I should say, there were scenes from the previews that did not actually occur in the film. So maybe the director’s complaints about studio edits ruining his vision have merit? All I know is, I did not care for whomever’s vision actually made it to the screen.

Ant-Man

MV5BMTc3NzgxNTM0N15BMl5BanBnXkFtZTgwNTMwMDI5MzE@._V1__SX1859_SY847_Saturday was a day of two movies. Hooray! The second one was, finally, Ant-Man. To get it out of the way: it was a) definitely relevant to the overall story progression of the Marvel Cinematic Universe and b) good enough in its own right. Also, to get the other thing out of the way, it’s about a guy who can shrink to the size of about a flea or a bit smaller, and also he can talk to ants, and he uses these powers to be highly stealthy, mobile, and also to be unexpectedly strong[1], and then he has to deal with a supervillain tailor-made for said powers. Like you do.

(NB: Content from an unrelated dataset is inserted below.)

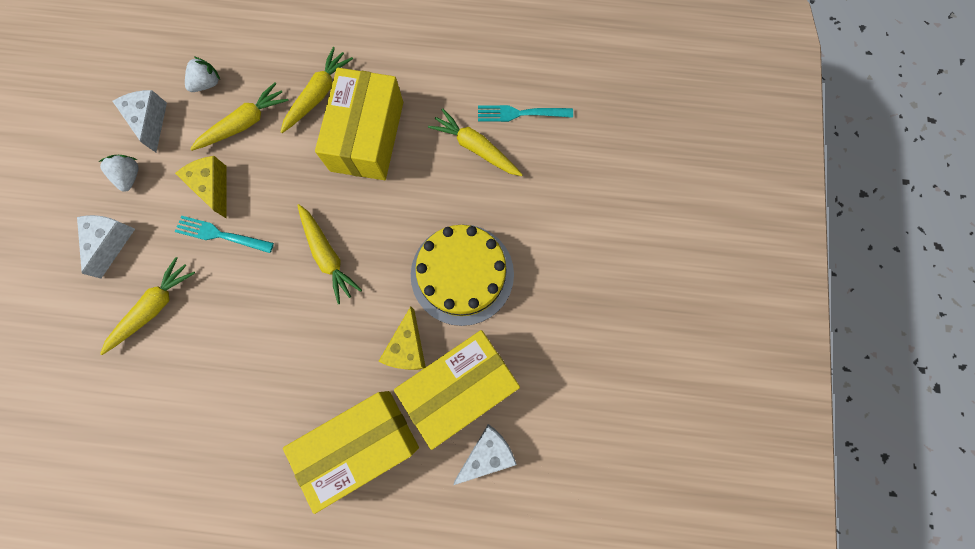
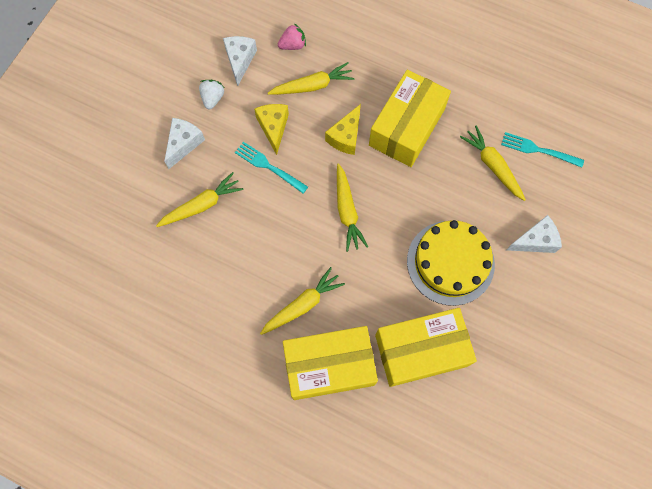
camera: 20 degrees right, 5 degrees down
(207, 83) = (293, 45): white strawberry -> pink strawberry
(318, 95) = (377, 82): yellow carrot -> yellow carrot (302, 305)
(407, 348) = (389, 305): yellow cheese -> yellow cheese (346, 137)
(487, 453) = (427, 409): white cheese -> white cheese (535, 241)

There. Now to the meat of it. See, in comics, there are two people who have been Ant-Man. (Well, that I know of.) The first of them, Hank Pym, is one of Marvel’s first characters. The second, Scott Lang, I have not actually gotten to yet. The movie is about, well, technically both of them, but the point here is that it’s mostly about the one I don’t know. Which means, virtually no preconceptions! Paul Rudd was damaged and charming, and the character was entirely likeable. The plot was heisty and heroic and if it was often predictable, it made up for it by never being boring.

My complaints about Hank Pym are spoilers, but the fact that I have complaints can be put down to the fact that he’s a known jerk of a character. (Unlike Reed Richards of the Fantastic Four, who is objectively as much of a jerk on paper, but people always seem to like him anyway. This has nothing to do with anything, I’m just complaining about it.)

Anyway, pretty good movie. Worth seeing, especially if you’ve been watching the other ones. Spoiler thing about Hank Pym in the comments.

[1] Something something physics: space between atoms is reduced, increasing density and therefore retaining the same strength in a much smaller package; you know, comic book science.